Like Scott, Cash wasn’t in pain during the attack, just in shock. When the bear was gone for good, he walked back up the hill, shot a round from his rifle, called for help and waited for the rest of his party to find him.
“Problem was that ‘Help!’ sounds a lot like ‘Elk!’,” Cash said.
He also said he knew better than to fire one shot but to fire three if he was in danger.
Luckily, his friends found him quickly and told Cash that he was in a lot worse shape than he felt.
His ear was falling off, parts of his head were torn off and when he really looked out of the side of his eye, he could see blood spurting from the veins.
A helicopter bound for Idaho Falls was there in about 45 minutes. At the hospital, his hand was put back together, 200 stitches went into his head as well as a metal plate to keep his brain intact.
“I lost a lot of blood,” Cash said. “Thankfully, it was me and not somebody else. I healed up pretty good.”
Unfortunately, Cash didn’t completely recover. His back is too messed up to ride horses and he can’t walk around long enough to go on hunting trips himself.
“It’s really ruined my life,” he said. “It took hunting away from me. I can’t ride a horse no more. I can’t do all these things that I love to do.”
Scott has never been back to the Tetons but has hunted elsewhere, mainly in the Big Horn Mountains where grizzly bears don’t live.

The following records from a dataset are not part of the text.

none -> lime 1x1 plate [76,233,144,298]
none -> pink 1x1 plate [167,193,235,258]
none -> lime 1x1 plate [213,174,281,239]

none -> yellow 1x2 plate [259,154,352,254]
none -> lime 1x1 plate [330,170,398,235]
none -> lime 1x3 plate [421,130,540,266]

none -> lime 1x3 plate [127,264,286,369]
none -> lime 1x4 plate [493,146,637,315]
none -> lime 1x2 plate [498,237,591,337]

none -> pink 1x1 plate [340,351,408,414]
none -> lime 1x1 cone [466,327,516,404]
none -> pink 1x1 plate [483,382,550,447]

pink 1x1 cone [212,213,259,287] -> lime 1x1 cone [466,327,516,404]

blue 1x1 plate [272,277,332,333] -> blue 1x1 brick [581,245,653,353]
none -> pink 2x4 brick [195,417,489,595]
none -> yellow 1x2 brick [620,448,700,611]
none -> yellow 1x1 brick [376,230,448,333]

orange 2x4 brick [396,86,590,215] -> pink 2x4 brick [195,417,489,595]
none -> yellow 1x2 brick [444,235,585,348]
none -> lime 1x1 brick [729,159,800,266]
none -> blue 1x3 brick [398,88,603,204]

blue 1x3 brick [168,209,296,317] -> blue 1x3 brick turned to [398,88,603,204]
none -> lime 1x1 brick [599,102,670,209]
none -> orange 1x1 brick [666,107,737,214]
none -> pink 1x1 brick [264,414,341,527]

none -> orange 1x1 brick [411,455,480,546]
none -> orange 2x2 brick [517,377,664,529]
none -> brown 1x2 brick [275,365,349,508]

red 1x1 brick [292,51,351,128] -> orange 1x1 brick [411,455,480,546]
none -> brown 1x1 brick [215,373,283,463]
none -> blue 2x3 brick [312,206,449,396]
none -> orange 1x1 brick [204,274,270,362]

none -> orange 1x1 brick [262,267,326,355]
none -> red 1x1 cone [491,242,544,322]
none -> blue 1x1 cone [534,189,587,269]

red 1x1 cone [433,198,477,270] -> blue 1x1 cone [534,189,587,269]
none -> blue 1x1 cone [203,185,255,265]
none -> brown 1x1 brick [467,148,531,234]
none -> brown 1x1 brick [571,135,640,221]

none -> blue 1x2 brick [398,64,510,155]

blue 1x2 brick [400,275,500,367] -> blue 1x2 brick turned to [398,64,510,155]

“Hunting is a big family tradition for us. The last thing I would want to do is put my son in a situation like that,” Scott said.
Cash, who now lives in Texas but lived in Gillette for the better part of his life, hunts when he can but can’t move around when he does. Instead, he has to wait for game to come to him.
He will turn 81 in November but still enjoys the outdoors as much as he can.
Unlike Scott, he’d love to go back to the area that he loves so much. He can’t because it requires him to ride a horse.
Scott is in support of hunting grizzlies as long as the species can take it.
“In Wyoming, I think there should be a season for grizzly bears,” he said. “They just don’t have a fear of humans and the ecosystem (seems to be) plentiful right now.”
“I feel like we need a season,” he said. “I don’t want the bears killed off. I think they should be treated like the other animals.”
As far as advice Scott would give to people who hunt in bear country, the importance of bear spray can’t be overstated.
“The one thing I would tell some of the younger hunters is that bear spray is not going to do you any good if it’s in your pack,” Scott said. “I hope that can resonate with hunters. It’s critical.”
One thing is for certain: The wilderness — especially near Cody, Yellowstone, Dubois and the Teton range — is still wild.
It’s best to keep your head on a swivel and bear spray ready because anyone can be a moment away from disaster.